**TEXT FOR ANALYSIS:**
◇ ◇ ◇ ◇ ◇ ◇ ◇

# Zwirbelbrot



## muhkuhmuh (Nov 3, 2017)

Hallo

heute hab ich das Zwirbelbrot aus dem Brot Back Buch Nr1 von Lutz Geißler gebacken. Hier ist der Blog von Lutz Geißler 
https://www.ploetzblog.de/

Hier ist ein link zu einem Blogbeitrag wo das Rezept angegeben ist.
https://rositakerren.wordpress.com/2015/02/04/zwirbelbrot-von-lutz-geisler/


----------



## motocrash (Nov 3, 2017)

Sehr schones Brot !


----------



## okie362 (Nov 3, 2017)

No idea what you said but man o man that looks good (or gut?).


----------



## motocrash (Nov 3, 2017)

okie362 said:


> No idea what you said but man o man that looks good (or gut?).


Ja gut. I said very nice bread.


----------



## lovethemeats (Nov 3, 2017)

Don't have to know what they are saying. The food does all the talking.
Thats what nice. Good looking food. Whats not to love about fresh bread to eat. Bet it was delicious.


----------



## motocrash (Nov 3, 2017)

lovethemeats said:


> Don't have to know what they are saying. The food does all the talking.
> Thats what nice. Good looking food. Whats not to love about fresh bread to eat. Bet it was delicious.


And cooked outside in a stone hearth no less !


----------



## griz400 (Nov 3, 2017)

Very nice .. just wishing I could smell it .. that kinda smell just runs through the whole house .. points to you


----------

◇ ◇ ◇ ◇ ◇ ◇ ◇

**INFORMATION PROVIDED:**
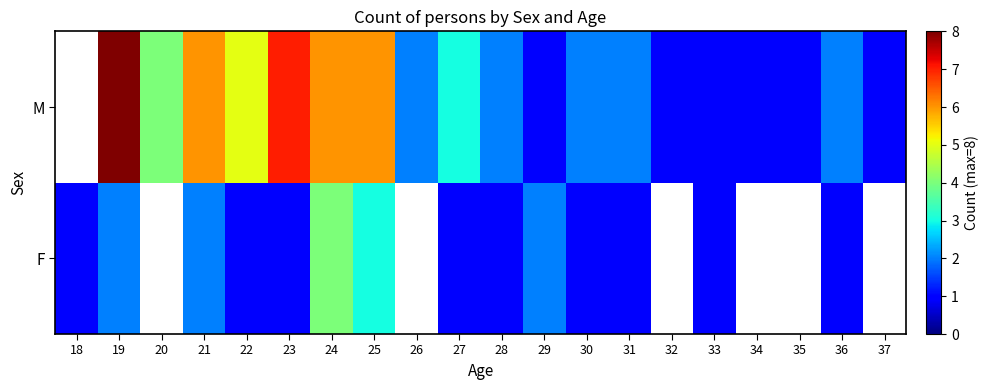

At how many categories does at least one series exceed 5?

5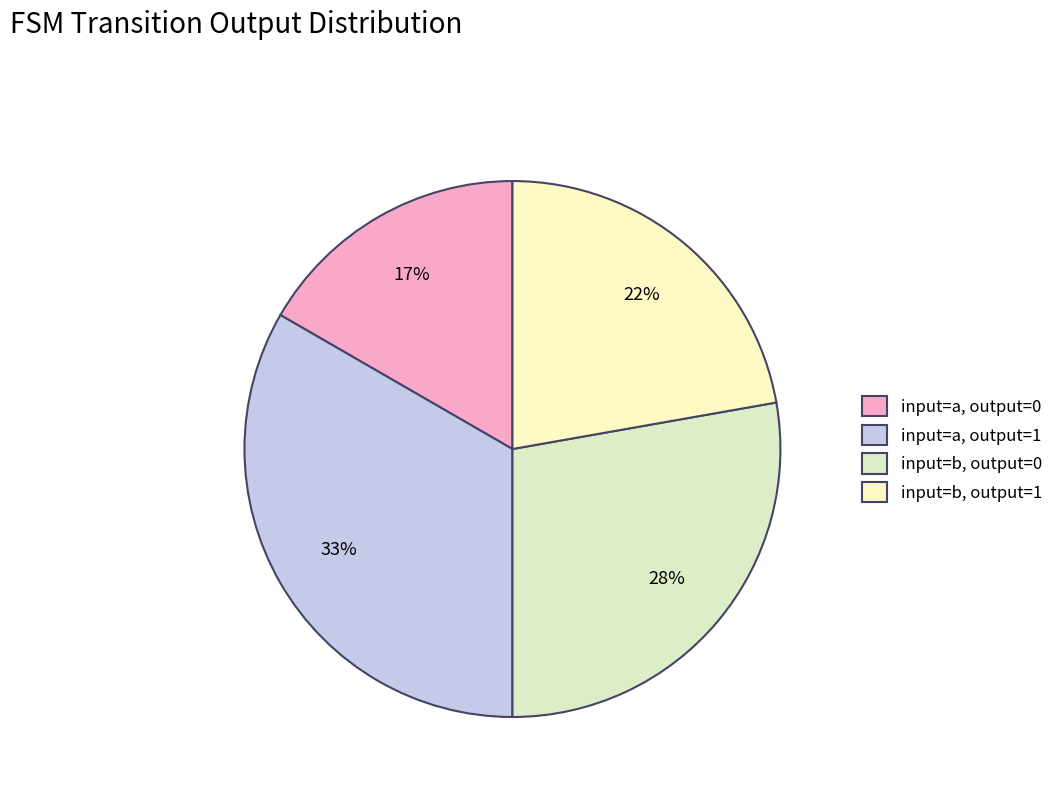

Is it true that input=a, output=0 is 13% of the pie?

False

◇ ◇ ◇ ◇ ◇ ◇ ◇

**WHAT THE TASK REQUIRES:**
Write out the part of the Zwirbelbrot thread that begins with the words containing "## muhkuhmuh (Nov" and ends with "Rezept angegeben ist.". The listing is not needed for anything here.

**SOLUTION:**
## muhkuhmuh (Nov 3, 2017)

Hallo

heute hab ich das Zwirbelbrot aus dem Brot Back Buch Nr1 von Lutz Geißler gebacken. Hier ist der Blog von Lutz Geißler 
https://www.ploetzblog.de/

Hier ist ein link zu einem Blogbeitrag wo das Rezept angegeben ist.